»»

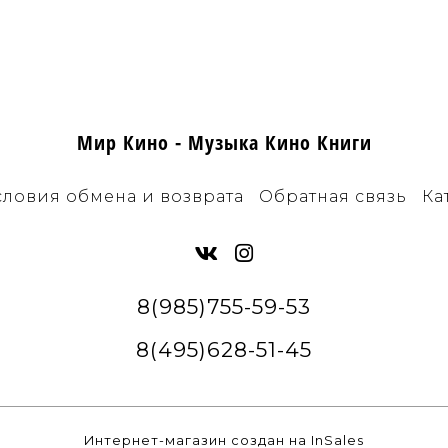
Мир Кино - Музыка Кино Книги
словия обмена и возврата
Обратная связь
Ка
8(985)755-59-53
8(495)628-51-45
Интернет-магазин создан на InSales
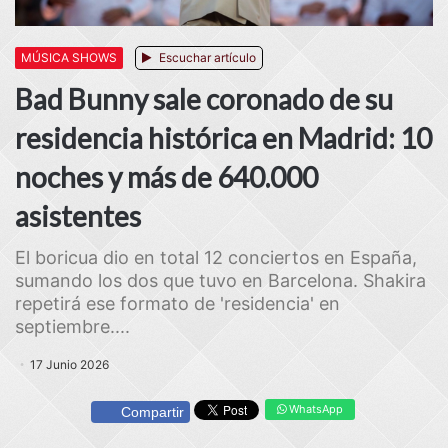
MÚSICA SHOWS
Escuchar artículo
Bad Bunny sale coronado de su
residencia histórica en Madrid: 10
noches y más de 640.000
asistentes
El boricua dio en total 12 conciertos en España,
sumando los dos que tuvo en Barcelona. Shakira
repetirá ese formato de 'residencia' en
septiembre....
17 Junio 2026
WhatsApp
Compartir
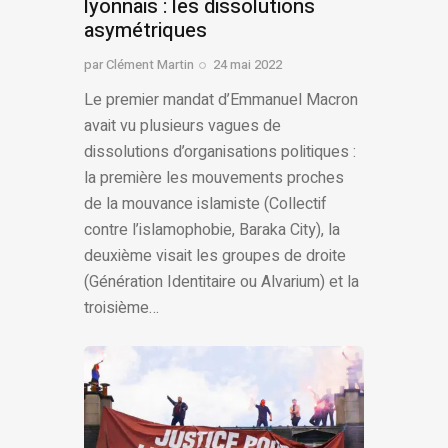
lyonnais : les dissolutions
asymétriques
par
Clément Martin
24 mai 2022
Le premier mandat d’Emmanuel Macron
avait vu plusieurs vagues de
dissolutions d’organisations politiques :
la première les mouvements proches
de la mouvance islamiste (Collectif
contre l’islamophobie, Baraka City), la
deuxième visait les groupes de droite
(Génération Identitaire ou Alvarium) et la
troisième…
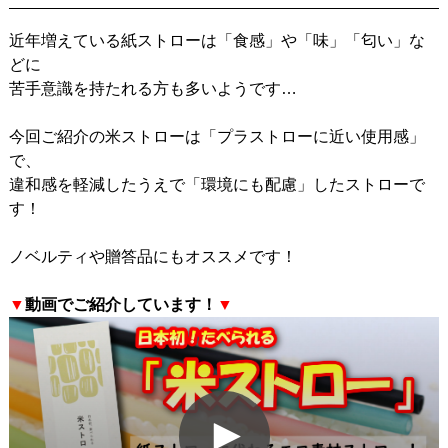
近年増えている紙ストローは「食感」や「味」「匂い」な
どに
苦手意識を持たれる方も多いようです…
今回ご紹介の米ストローは「プラストローに近い使用感」
で、
違和感を軽減したうえで「環境にも配慮」したストローで
す！
ノベルティや贈答品にもオススメです！
▼
動画でご紹介しています！
▼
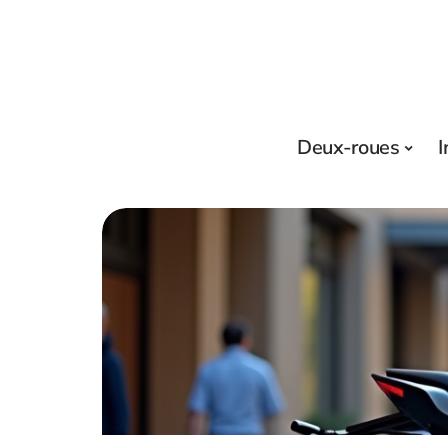
Deux-roues
I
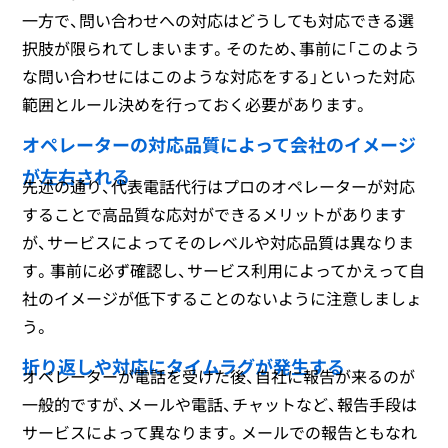
一方で、問い合わせへの対応はどうしても対応できる選
択肢が限られてしまいます。そのため、事前に「このよう
な問い合わせにはこのような対応をする」といった対応
範囲とルール決めを行っておく必要があります。
オペレーターの対応品質によって会社のイメージ
が左右される
先述の通り、代表電話代行はプロのオペレーターが対応
することで高品質な応対ができるメリットがあります
が、サービスによってそのレベルや対応品質は異なりま
す。事前に必ず確認し、サービス利用によってかえって自
社のイメージが低下することのないように注意しましょ
う。
折り返しや対応にタイムラグが発生する
オペレーターが電話を受けた後、自社に報告が来るのが
一般的ですが、メールや電話、チャットなど、報告手段は
サービスによって異なります。メールでの報告ともなれ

««

■ AIM OF THE TASK:
Copy out every line in the records where the word "residencia" is found.

■ OUTPUT OF THE EXERCISE:
residencia histórica en Madrid: 10
repetirá ese formato de 'residencia' en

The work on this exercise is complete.